|
> yes, the program was vectorized "The program" contains two hot loops. Judging from the assembly code you linked in a sibling comment, only the second of these loops was vectorized, the first one wasn't. This slower non-vectorized loop will still dominate execution time. And for whatever it's worth, dropping the original article's for i in 0..n{
b[i]=b[i]+(r/beta)*(c[i]-a[i]*b[i])
}
in place of your loop using iterators and FMA, you still get nicely vectorized code (though without FMA) for this loop: .LBB6_120:
vmovupd zmm2, zmmword ptr [r12 + 8*rcx]
vmovupd zmm3, zmmword ptr [r12 + 8*rcx + 64]
vmovupd zmm4, zmmword ptr [r12 + 8*rcx + 128]
vmovupd zmm5, zmmword ptr [r12 + 8*rcx + 192]
vmovupd zmm6, zmmword ptr [r14 + 8*rcx]
vmovupd zmm7, zmmword ptr [r14 + 8*rcx + 64]
vmovupd zmm8, zmmword ptr [r14 + 8*rcx + 128]
vmovupd zmm9, zmmword ptr [r14 + 8*rcx + 192]
vmulpd zmm10, zmm2, zmmword ptr [rbx + 8*rcx]
vsubpd zmm6, zmm6, zmm10
vmulpd zmm10, zmm3, zmmword ptr [rbx + 8*rcx + 64]
vsubpd zmm7, zmm7, zmm10
...
Neither FMA nor iterators make a difference for whether this loop is vectorized, so any speedups are necessarily limited. |
If it's OK I'll link to this comment as the inspiration.

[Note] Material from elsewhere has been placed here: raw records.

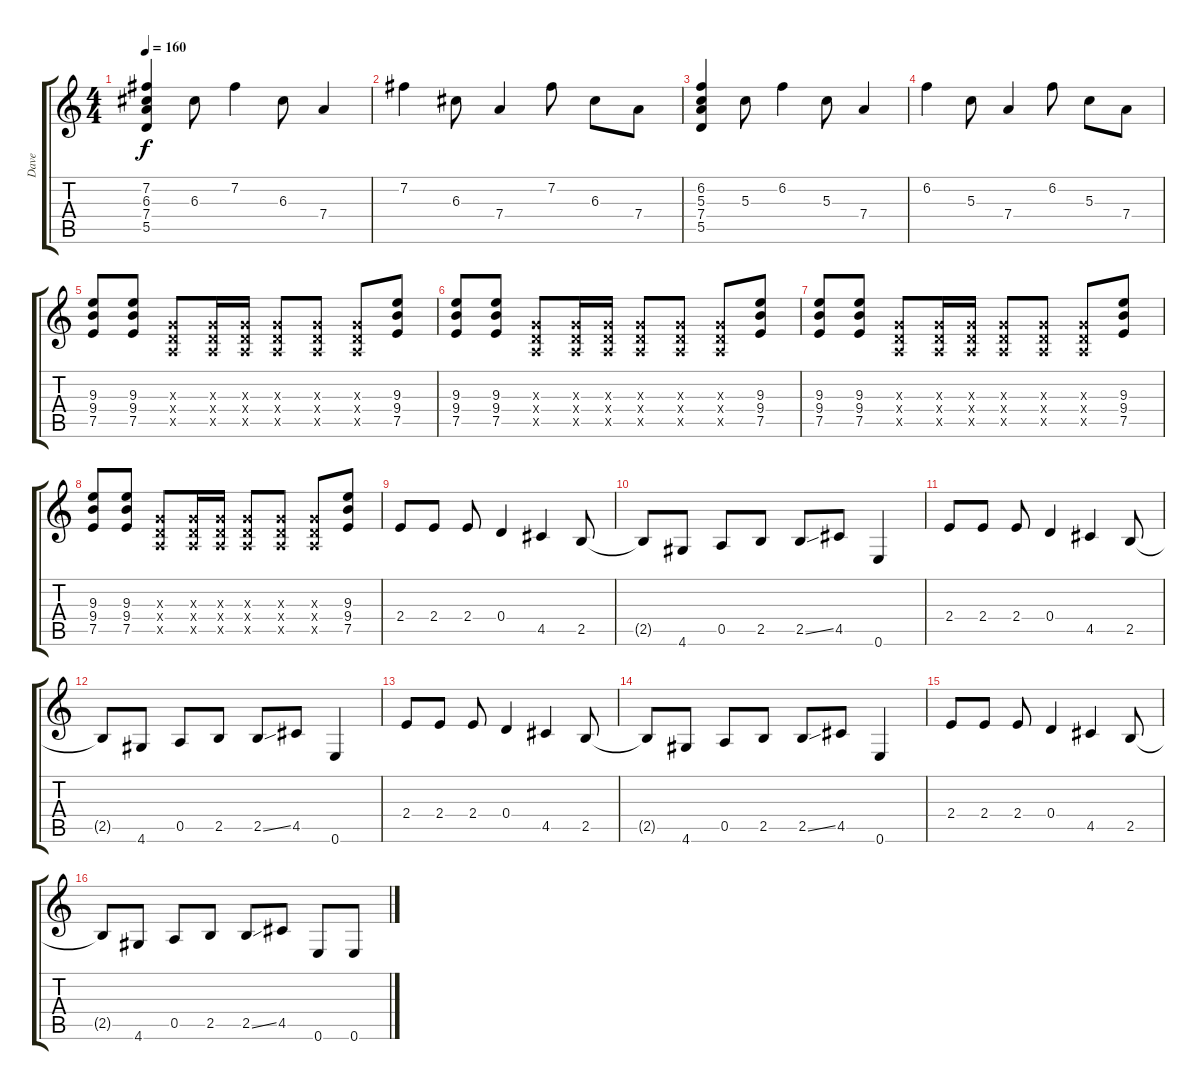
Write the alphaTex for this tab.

\track ("Dave" "Dave") {instrument overdrivenguitar}
\staff {score tabs}
\tuning (E4 B3 G3 D3 A2 E2) {hide}
\ts (4 4)
\tempo 160
\clef g2
\ks c
(7.2 6.3 7.4 5.5).4{dy f volume 9} 6.3.8{volume 13} 7.2.4 6.3.8 7.4.4 |
7.2.4 6.3.8 7.4.4 7.2.8 6.3.8 7.4.8 |
(6.2 5.3 7.4 5.5).4{volume 9} 5.3.8{volume 13} 6.2.4 5.3.8 7.4.4 |
6.2.4 5.3.8 7.4.4 6.2.8 5.3.8 7.4.8 |
(9.3 9.4 7.5).8 (9.3 9.4 7.5).8 (0.3{x} 0.4{x} 0.5{x}).8 (0.3{x} 0.4{x} 0.5{x}).16 (0.3{x} 0.4{x} 0.5{x}).16 (0.3{x} 0.4{x} 0.5{x}).8 (0.3{x} 0.4{x} 0.5{x}).8 (0.3{x} 0.4{x} 0.5{x}).8 (9.3 9.4 7.5).8 |
(9.3 9.4 7.5).8 (9.3 9.4 7.5).8 (0.3{x} 0.4{x} 0.5{x}).8 (0.3{x} 0.4{x} 0.5{x}).16 (0.3{x} 0.4{x} 0.5{x}).16 (0.3{x} 0.4{x} 0.5{x}).8 (0.3{x} 0.4{x} 0.5{x}).8 (0.3{x} 0.4{x} 0.5{x}).8 (9.3 9.4 7.5).8 |
(9.3 9.4 7.5).8 (9.3 9.4 7.5).8 (0.3{x} 0.4{x} 0.5{x}).8 (0.3{x} 0.4{x} 0.5{x}).16 (0.3{x} 0.4{x} 0.5{x}).16 (0.3{x} 0.4{x} 0.5{x}).8 (0.3{x} 0.4{x} 0.5{x}).8 (0.3{x} 0.4{x} 0.5{x}).8 (9.3 9.4 7.5).8 |
(9.3 9.4 7.5).8 (9.3 9.4 7.5).8 (0.3{x} 0.4{x} 0.5{x}).8 (0.3{x} 0.4{x} 0.5{x}).16 (0.3{x} 0.4{x} 0.5{x}).16 (0.3{x} 0.4{x} 0.5{x}).8 (0.3{x} 0.4{x} 0.5{x}).8 (0.3{x} 0.4{x} 0.5{x}).8 (9.3 9.4 7.5).8 |
2.4.8{volume 14} 2.4.8 2.4.8 0.4.4 4.5.4 2.5.8 |
2.5{t}.8 4.6.8 0.5.8 2.5.8 2.5{ss}.8 4.5.8 0.6.4 |
2.4.8 2.4.8 2.4.8 0.4.4 4.5.4 2.5.8 |
2.5{t}.8 4.6.8 0.5.8 2.5.8 2.5{ss}.8 4.5.8 0.6.4 |
2.4.8{volume 14} 2.4.8 2.4.8 0.4.4 4.5.4 2.5.8 |
2.5{t}.8 4.6.8 0.5.8 2.5.8 2.5{ss}.8 4.5.8 0.6.4 |
2.4.8 2.4.8 2.4.8 0.4.4 4.5.4 2.5.8 |
2.5{t}.8 4.6.8 0.5.8 2.5.8 2.5{ss}.8 4.5.8 0.6.8 0.6.8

On the iterators versus loop: for some reason when I use the raw loop _nothing_ vectorizes, not even the obvious loop. What I read online was that bounds checking happens inside the loop body because Rust doesn't know where those indices are coming from. Using iterators instead is supposed to fix this, and it did seem to in my experiments.